> _LESETEXT_
● ● ● ●
Aktuell ist es sicher noch nicht so weit, dass von einem Ende der Erlebnisgesellschaft gesprochen werden kann, aber unübersehbar hat eine unumkehrbare Transformation eingesetzt, die sich in Richtung Gesellschaft entwickelt, die zwar das Erlebnis schätzt, aber dieses nachhaltiger, bewusster und gemeinschaftsorientierter gestaltet haben möchte. In dieser sich ankündigenden neuen Phase steht die Qualität über der Quantität, und in der ist das Wohlergehen der Einzelnen eng und untrennbar mit dem der Gemeinschaft und der Umwelt verbunden.
● ● ● ●
> _DATENAUSZÜGE_
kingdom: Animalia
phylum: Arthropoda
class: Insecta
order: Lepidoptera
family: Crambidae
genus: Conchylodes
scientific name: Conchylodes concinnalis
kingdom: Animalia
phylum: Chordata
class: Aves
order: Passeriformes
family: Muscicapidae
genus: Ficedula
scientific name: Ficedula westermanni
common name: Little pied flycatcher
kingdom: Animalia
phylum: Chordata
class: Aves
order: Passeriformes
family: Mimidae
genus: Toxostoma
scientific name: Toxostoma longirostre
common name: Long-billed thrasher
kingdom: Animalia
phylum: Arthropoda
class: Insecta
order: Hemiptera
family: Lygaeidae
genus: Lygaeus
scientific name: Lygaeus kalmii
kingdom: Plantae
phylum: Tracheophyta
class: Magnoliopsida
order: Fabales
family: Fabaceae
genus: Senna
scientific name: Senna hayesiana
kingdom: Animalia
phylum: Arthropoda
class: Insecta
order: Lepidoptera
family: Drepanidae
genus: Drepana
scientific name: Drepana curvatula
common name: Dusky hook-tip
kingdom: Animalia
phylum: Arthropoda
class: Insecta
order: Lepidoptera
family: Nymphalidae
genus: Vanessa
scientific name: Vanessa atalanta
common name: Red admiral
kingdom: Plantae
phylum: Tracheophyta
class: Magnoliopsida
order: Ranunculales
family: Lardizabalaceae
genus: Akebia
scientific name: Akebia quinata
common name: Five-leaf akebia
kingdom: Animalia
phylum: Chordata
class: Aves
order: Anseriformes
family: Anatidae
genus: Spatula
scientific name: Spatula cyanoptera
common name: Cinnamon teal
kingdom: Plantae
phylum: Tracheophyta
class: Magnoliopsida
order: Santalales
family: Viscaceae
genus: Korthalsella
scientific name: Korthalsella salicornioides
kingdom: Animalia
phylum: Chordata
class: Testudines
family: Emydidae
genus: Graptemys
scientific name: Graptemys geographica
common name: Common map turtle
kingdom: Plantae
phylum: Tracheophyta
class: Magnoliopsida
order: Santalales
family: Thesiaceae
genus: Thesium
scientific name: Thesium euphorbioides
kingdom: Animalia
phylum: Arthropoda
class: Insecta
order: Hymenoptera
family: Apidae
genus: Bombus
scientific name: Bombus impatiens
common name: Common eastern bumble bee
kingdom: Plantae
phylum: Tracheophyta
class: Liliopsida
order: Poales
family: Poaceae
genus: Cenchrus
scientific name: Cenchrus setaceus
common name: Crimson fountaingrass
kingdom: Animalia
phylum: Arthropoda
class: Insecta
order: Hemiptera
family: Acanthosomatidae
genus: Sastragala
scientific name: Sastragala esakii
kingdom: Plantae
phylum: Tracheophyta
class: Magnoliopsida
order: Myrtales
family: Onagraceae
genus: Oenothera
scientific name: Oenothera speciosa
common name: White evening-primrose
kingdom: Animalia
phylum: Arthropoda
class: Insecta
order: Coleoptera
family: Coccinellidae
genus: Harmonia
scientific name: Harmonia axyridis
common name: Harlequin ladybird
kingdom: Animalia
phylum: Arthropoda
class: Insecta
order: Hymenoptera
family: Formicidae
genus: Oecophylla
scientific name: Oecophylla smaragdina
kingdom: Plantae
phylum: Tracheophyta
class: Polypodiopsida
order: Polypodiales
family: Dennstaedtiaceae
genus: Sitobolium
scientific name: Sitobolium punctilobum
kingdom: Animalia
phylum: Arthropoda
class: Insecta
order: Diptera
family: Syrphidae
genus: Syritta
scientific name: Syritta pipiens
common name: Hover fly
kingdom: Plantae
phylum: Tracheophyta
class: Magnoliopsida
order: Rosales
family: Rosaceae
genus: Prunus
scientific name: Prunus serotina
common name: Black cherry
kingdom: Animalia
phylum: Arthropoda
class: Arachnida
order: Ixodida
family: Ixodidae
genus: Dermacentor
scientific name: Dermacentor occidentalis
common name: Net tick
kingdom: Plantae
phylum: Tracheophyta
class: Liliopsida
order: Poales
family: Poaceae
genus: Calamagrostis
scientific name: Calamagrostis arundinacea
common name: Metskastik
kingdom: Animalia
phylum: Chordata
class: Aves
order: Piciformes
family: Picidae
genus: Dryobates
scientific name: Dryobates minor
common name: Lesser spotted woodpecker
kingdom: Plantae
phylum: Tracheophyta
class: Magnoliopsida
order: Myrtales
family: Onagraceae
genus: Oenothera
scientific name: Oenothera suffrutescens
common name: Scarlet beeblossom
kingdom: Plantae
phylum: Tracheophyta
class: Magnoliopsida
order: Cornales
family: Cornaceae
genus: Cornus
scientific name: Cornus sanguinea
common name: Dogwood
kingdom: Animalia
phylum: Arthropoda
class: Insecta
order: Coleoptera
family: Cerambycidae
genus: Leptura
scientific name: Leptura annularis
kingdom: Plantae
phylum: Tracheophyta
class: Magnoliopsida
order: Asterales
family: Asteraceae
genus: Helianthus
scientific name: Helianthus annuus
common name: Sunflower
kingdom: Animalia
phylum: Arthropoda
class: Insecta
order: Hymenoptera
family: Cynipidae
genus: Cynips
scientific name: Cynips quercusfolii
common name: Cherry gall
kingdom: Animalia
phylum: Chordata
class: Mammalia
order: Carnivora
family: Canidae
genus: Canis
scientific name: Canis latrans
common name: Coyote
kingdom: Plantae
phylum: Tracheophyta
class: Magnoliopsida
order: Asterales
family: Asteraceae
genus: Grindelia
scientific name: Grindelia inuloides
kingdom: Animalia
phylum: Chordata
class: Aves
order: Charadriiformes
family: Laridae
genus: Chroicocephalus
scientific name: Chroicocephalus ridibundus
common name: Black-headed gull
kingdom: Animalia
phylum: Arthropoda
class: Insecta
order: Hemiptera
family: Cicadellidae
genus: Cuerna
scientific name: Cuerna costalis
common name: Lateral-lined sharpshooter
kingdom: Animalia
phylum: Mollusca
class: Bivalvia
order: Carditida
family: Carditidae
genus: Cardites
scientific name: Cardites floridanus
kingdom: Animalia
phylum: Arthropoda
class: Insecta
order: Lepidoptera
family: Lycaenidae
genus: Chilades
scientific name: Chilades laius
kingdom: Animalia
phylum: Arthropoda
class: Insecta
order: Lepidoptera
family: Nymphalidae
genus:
● ● ● ●
Schreiben Sie den Abschnitt des Lesetextes von „Aktuell ist es“ bis einschließlich „der Umwelt verbunden.“ wortgetreu ab. Stützen Sie sich ausschließlich auf den Lesetext.

Aktuell ist es sicher noch nicht so weit, dass von einem Ende der Erlebnisgesellschaft gesprochen werden kann, aber unübersehbar hat eine unumkehrbare Transformation eingesetzt, die sich in Richtung Gesellschaft entwickelt, die zwar das Erlebnis schätzt, aber dieses nachhaltiger, bewusster und gemeinschaftsorientierter gestaltet haben möchte. In dieser sich ankündigenden neuen Phase steht die Qualität über der Quantität, und in der ist das Wohlergehen der Einzelnen eng und untrennbar mit dem der Gemeinschaft und der Umwelt verbunden.